Late last month, an open letter reportedly reflecting service members’ frustration over faulty equipment demanded the Department of Defense “fix our computers.”
“Today, I am writing an open letter echoing some recent servicemember frustrations regarding computers in the Department of Defense. These are voices that have gone unheard for far too long. It’s titled: ‘Fix Our Computers,’” tweeted author Michael Kanaan, who claimed to be writing on behalf of “every DoD employee.”
The letter said the following:
Dear DoD,
You tell us to accelerate change or lose, then fix our computers.
Before buying another plane, tank or ship, fix our computers.
Yesterday, I spent an hour waiting just to log on. Fix our computers.
Before spending another dollar on a Request for Proposals from industry asking for the same thing you asked for last year, fix our computers.
Want innovation? You lost literally HUNDREDS OF THOUSANDS of employee hours last year because computers don’t work. Fix our computers.
Are you reading inputs from any of the various idea/innovation programs? Fix our computers.
I Googled how much the computer under my desk costs in the real-world. It was $108 dollars. Would you ever buy a $100 computer? Fix our computers.
Are you a senior leader visiting a unit? Ask if their computers work.
I opened an Excel file today … my computer froze and needed to be restarted. Fix our computers.
I turned on my computer and it sat at 100% CPU usage. Fix our computers.
Tanium battling McAfee for scans all day takes up 40% of the processes inside the machine. Fix our computers.

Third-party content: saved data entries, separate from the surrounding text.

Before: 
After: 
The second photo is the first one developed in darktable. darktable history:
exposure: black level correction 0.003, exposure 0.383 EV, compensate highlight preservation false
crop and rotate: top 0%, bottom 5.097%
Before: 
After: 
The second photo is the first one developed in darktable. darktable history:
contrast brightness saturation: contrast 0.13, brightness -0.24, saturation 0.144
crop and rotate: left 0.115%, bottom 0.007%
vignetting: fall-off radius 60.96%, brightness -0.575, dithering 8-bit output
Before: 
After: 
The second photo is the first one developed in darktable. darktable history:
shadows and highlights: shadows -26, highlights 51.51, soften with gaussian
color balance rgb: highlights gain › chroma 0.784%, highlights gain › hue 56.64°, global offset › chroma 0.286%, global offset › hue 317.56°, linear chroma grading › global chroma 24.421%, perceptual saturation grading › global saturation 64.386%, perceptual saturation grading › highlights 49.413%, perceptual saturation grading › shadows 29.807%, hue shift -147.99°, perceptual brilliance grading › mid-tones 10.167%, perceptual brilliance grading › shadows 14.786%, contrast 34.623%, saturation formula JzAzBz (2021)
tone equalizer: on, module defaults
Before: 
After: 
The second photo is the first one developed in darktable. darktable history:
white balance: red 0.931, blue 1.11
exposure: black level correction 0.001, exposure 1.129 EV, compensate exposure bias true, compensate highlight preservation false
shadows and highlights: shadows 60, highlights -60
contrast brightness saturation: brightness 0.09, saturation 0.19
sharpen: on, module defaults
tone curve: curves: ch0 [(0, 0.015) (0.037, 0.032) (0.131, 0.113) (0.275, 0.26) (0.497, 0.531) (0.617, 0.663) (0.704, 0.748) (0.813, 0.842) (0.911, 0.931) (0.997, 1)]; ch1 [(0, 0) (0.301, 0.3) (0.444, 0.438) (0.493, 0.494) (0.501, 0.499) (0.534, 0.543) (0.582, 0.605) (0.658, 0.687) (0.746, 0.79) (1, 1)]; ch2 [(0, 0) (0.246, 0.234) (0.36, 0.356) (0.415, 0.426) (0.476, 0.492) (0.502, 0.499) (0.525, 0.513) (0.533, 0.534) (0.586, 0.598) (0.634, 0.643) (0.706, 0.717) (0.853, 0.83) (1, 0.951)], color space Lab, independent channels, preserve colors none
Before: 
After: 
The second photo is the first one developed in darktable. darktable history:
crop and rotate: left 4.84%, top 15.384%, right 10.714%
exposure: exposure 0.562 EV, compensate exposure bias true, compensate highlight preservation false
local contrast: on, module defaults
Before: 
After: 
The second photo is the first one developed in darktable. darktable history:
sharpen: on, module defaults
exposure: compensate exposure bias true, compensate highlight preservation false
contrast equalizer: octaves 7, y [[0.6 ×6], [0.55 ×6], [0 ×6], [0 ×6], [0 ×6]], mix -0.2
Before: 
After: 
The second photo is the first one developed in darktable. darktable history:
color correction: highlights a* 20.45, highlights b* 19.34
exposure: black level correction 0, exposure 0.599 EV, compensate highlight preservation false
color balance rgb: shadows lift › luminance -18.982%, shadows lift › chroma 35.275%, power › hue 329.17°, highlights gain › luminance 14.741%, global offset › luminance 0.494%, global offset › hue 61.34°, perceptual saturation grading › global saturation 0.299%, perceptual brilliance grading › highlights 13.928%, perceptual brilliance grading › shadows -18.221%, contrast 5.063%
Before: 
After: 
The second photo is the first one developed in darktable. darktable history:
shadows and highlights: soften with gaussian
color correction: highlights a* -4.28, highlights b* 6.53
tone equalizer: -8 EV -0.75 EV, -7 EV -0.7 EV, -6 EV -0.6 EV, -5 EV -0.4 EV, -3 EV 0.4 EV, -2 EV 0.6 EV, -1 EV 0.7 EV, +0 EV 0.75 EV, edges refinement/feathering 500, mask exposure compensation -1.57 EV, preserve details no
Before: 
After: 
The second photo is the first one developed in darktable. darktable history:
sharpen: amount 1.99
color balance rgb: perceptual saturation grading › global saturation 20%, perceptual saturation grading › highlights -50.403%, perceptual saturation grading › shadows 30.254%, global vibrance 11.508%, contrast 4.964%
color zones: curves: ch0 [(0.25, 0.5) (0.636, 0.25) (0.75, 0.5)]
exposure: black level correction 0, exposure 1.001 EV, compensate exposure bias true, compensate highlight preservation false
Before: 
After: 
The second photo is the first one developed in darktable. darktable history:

My computer updated and restarted 10 times today. Fix our computers.
We’ve been doing more with less for too long. Fix our computers.
What happened to the cloud? Fix our computers.
Why am I using Internet Explorer? Fix our computers.
Making computers so useless that nobody can hack them is not a strategy (yet they hack them anyway). Fix our computers.
We’re the richest and most well funded military in the world. I timed 1 hour and 20 minutes from logging in to Outlook opening today. Fix our computers.
Ultimately, we can’t solve problems with the same tools that made them … and yet somehow fundamental IT funding is still an afterthought … it’s not a money problem, it’s a priority problem.
Sincerely and on behalf of,
Every DoD employee
In September last year, the Air Force’s chief software officer, Nicolas Chaillan, announced he was moving back to the private sector. In a goodbye letter posted to LinkedIn, Chaillan slammed the Defense Department for not adequately “funding, staffing and prioritizing IT basic issues.”
“A lack of response and alignment is certainly a contributor to my accelerated exit,” Chaillan wrote on LinkedIn. “There have been continuous and exhausting fights to chase after funding ‘out-of-hide,’ because we are not enabled to fix enterprise IT teams within program offices. Worse, some are starting to use the size of the DoD as an excuse to claim that enterprise services cannot succeed in the department. That is false and we have demonstrated it with Platform One. The Department of Defense, overall, needs to stop staffing enterprise IT teams as if IT is not a highly technical skill and expertise.”